> Text block:
---*---
41

I need to do LDAP Authentication for an application.

I tried the following program:

import java.util.Hashtable;  

import javax.naming.Context;  
import javax.naming.NamingException;  
import javax.naming.ldap.InitialLdapContext;  
import javax.naming.ldap.LdapContext;  


public class LdapContextCreation {  
    public static void main(String[] args) {  
        LdapContextCreation ldapContxCrtn = new LdapContextCreation();  
        LdapContext ctx = ldapContxCrtn.getLdapContext();  
    }  
    public LdapContext getLdapContext(){  
        LdapContext ctx = null;  
        try{  
            Hashtable env = new Hashtable();  
            env.put(Context.INITIAL_CONTEXT_FACTORY,  "com.sun.jndi.ldap.LdapCtxFactory");  
            env.put(Context.SECURITY_AUTHENTICATION, "Simple");  
            //it can be <domain\\userid> something that you use for windows login  
            //it can also be  
            env.put(Context.SECURITY_PRINCIPAL, "[email protected]");  
            env.put(Context.SECURITY_CREDENTIALS, "password");  
            //in following property we specify ldap protocol and connection url.  
            //generally the port is 389  
            env.put(Context.PROVIDER_URL, "ldap://server.domain.com");  
            ctx = new InitialLdapContext(env, null);  
            System.out.println("Connection Successful.");  
        }catch(NamingException nex){  
            System.out.println("LDAP Connection: FAILED");  
            nex.printStackTrace();  
        }  
        return ctx;  
    }  

}

Getting following exception:

LDAP Connection: FAILED
javax.naming.AuthenticationException: [LDAP: error code 49 - Invalid Credentials]
    at com.sun.jndi.ldap.LdapCtx.mapErrorCode(LdapCtx.java:3053)
    at com.sun.jndi.ldap.LdapCtx.processReturnCode(LdapCtx.java:2999)
    at com.sun.jndi.ldap.LdapCtx.processReturnCode(LdapCtx.java:2801)
    at com.sun.jndi.ldap.LdapCtx.connect(LdapCtx.java:2715)
    at com.sun.jndi.ldap.LdapCtx.(LdapCtx.java:305)
    at com.sun.jndi.ldap.LdapCtxFactory.getUsingURL(LdapCtxFactory.java:187)
    at com.sun.jndi.ldap.LdapCtxFactory.getUsingURLs(LdapCtxFactory.java:205)
    at com.sun.jndi.ldap.LdapCtxFactory.getLdapCtxInstance(LdapCtxFactory.java:148)
---*---
> List of tasks:
a) Check three statements against the LDAP question above: (i) the program sets the security authentication to "Simple"; (ii) a comment in the code says the port is generally 636; (iii) when the program ran, the connection succeeded. Answer yes or no for each, please, and quote the words of the question that decide it.
b) Summarize the LDAP question above in two sentences.
---*---
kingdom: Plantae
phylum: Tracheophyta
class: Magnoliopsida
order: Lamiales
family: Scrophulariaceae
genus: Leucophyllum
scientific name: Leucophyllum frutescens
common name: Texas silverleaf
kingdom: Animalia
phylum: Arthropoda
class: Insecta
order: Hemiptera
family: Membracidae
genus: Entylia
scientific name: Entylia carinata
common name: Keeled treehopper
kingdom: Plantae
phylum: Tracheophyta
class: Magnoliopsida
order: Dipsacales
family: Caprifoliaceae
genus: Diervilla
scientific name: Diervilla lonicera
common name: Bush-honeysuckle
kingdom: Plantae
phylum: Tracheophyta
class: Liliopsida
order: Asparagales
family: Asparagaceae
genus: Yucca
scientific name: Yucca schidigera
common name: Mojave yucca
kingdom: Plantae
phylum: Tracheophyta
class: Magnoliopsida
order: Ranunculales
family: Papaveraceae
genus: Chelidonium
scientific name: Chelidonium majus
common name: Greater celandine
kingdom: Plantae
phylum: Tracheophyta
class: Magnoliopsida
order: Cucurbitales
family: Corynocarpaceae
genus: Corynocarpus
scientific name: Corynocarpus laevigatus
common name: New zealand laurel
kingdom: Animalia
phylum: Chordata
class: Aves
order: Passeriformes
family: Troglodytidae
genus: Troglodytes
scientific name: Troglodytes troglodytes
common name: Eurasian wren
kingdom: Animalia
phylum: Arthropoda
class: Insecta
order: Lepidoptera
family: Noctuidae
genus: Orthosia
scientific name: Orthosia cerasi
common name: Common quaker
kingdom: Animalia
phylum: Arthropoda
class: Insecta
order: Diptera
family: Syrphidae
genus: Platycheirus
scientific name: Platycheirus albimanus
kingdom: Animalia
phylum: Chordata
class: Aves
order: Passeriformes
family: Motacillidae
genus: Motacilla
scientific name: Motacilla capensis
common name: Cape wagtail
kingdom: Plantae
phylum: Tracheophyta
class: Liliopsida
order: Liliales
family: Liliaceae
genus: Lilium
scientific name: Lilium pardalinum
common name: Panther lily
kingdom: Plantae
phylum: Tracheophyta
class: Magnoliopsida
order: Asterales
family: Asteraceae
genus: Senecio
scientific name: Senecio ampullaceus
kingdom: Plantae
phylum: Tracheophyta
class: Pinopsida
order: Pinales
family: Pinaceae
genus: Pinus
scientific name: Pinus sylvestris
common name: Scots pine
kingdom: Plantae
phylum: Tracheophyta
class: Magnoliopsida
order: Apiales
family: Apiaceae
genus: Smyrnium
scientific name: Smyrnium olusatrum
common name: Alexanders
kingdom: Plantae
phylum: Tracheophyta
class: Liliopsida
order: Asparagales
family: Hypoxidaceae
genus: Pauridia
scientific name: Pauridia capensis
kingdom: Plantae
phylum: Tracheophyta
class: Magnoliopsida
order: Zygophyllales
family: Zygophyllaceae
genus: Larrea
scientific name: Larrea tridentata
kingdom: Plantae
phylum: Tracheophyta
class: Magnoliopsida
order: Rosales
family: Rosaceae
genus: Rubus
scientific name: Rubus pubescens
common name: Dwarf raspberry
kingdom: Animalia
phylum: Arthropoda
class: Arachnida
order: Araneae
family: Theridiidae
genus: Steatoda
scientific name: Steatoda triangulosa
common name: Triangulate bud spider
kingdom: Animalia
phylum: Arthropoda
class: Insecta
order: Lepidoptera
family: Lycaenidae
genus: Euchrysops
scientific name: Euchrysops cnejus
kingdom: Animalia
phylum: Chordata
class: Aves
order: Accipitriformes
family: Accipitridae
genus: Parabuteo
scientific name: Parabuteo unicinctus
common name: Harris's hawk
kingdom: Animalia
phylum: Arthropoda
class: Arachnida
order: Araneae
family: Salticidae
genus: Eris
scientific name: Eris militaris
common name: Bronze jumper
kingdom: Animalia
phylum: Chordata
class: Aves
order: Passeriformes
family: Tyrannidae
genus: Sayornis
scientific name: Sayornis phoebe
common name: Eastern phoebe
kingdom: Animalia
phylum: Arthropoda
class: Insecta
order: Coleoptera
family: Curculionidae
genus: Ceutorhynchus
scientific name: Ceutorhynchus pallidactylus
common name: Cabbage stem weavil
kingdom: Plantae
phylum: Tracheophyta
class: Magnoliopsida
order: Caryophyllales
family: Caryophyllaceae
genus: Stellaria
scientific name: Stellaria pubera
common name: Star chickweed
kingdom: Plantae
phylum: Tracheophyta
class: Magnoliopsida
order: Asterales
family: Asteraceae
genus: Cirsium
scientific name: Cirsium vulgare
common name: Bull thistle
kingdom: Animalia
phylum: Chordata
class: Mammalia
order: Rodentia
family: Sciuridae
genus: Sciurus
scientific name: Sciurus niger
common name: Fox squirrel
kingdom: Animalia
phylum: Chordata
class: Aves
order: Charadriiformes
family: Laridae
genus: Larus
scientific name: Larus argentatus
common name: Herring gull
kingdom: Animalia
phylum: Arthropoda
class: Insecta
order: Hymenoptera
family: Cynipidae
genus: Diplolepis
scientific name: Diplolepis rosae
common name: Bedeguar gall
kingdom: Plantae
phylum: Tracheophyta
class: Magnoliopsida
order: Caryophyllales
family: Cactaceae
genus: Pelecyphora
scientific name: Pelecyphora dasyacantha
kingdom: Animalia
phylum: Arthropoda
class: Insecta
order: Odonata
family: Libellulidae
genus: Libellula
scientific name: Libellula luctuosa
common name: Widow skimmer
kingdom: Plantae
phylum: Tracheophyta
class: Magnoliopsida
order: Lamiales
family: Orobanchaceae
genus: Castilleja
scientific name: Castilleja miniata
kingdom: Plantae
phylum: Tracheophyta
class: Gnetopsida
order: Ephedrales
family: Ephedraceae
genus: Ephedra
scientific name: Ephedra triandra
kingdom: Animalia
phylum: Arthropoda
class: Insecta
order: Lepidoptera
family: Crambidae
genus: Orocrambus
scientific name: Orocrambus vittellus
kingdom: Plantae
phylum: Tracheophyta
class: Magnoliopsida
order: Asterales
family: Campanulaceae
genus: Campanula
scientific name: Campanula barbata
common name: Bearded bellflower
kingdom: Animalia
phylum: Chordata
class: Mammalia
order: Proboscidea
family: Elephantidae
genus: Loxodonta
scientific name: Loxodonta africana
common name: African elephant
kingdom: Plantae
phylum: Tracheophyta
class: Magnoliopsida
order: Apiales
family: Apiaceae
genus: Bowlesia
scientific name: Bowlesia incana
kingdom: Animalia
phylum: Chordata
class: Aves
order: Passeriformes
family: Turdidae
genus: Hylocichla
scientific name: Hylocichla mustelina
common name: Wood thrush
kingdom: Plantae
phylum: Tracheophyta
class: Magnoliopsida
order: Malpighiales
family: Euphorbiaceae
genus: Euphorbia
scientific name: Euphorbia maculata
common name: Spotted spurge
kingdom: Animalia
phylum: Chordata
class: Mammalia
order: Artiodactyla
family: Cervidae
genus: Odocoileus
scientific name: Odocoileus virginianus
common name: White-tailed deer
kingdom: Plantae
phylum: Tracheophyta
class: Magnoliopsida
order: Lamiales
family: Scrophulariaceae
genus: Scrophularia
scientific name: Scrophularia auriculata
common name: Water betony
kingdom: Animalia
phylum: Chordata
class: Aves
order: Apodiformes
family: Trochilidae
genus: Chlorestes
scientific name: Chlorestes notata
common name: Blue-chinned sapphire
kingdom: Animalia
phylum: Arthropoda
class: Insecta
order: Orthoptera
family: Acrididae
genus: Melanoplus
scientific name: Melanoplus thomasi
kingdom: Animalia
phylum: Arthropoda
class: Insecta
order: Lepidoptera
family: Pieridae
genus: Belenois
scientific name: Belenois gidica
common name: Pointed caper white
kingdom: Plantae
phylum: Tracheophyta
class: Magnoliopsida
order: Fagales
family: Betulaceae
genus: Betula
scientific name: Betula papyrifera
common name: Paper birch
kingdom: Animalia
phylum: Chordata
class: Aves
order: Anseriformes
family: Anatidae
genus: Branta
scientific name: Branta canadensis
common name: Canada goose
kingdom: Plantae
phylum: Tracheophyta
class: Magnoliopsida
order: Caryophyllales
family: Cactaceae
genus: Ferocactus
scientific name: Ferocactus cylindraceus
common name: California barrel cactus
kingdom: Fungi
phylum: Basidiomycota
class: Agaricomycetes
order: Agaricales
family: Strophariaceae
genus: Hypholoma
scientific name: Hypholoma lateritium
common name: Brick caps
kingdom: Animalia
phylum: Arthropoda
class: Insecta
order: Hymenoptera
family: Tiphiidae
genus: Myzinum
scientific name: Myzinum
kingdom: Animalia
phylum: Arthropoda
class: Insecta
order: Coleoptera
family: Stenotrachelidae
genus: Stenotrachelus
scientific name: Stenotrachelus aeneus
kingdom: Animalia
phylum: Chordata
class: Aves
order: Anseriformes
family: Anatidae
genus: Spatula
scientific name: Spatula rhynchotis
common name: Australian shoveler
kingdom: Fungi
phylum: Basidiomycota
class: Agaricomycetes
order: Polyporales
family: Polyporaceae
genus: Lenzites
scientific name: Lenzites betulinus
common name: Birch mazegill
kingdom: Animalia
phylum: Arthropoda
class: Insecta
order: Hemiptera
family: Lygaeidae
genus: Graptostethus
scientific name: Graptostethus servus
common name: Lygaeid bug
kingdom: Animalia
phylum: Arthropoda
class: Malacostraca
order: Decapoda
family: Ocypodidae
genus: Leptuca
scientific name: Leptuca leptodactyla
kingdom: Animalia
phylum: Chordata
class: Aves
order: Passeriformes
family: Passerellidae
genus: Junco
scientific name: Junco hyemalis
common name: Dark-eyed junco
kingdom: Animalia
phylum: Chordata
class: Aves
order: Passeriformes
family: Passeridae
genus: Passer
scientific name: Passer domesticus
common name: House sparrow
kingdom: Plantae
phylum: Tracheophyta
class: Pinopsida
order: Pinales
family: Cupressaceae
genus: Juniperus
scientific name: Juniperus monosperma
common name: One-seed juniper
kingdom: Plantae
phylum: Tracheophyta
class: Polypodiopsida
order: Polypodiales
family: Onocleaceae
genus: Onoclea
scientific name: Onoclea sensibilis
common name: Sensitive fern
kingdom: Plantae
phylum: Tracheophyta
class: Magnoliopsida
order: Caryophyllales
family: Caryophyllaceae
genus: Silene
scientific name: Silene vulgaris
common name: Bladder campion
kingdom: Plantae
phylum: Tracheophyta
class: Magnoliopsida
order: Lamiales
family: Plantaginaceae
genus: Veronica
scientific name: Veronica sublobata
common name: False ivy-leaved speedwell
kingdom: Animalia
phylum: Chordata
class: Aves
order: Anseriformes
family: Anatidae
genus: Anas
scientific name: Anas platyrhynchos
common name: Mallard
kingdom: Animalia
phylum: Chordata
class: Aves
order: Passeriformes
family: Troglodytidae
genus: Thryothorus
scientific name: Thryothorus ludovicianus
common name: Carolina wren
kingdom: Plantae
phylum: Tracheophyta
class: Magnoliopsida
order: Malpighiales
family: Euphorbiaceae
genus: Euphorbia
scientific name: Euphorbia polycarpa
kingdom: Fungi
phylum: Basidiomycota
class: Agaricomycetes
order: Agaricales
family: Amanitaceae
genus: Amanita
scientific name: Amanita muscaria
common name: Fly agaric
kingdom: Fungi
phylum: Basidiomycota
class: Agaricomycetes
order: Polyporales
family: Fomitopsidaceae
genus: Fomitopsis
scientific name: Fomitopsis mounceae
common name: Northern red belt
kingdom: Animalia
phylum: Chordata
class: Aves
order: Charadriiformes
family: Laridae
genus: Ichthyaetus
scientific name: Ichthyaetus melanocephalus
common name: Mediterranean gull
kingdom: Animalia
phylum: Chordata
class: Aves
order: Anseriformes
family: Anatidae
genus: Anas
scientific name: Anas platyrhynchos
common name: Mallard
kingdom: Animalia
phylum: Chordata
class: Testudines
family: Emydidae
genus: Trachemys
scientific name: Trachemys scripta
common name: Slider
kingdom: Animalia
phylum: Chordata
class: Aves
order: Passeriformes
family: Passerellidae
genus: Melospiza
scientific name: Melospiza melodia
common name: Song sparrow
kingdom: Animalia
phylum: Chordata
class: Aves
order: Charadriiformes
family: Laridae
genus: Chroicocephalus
---*---
> Results of the tasks:
a)
(i) Yes: "env.put(Context.SECURITY_AUTHENTICATION, "Simple");"
(ii) No: "//generally the port is 389"
(iii) No: "LDAP Connection: FAILED"

b) The poster needs LDAP authentication for an application and tried a Java program that creates an LdapContext from a principal, a password and an ldap:// provider URL. Running it failed with a javax.naming.AuthenticationException reporting LDAP error code 49, Invalid Credentials.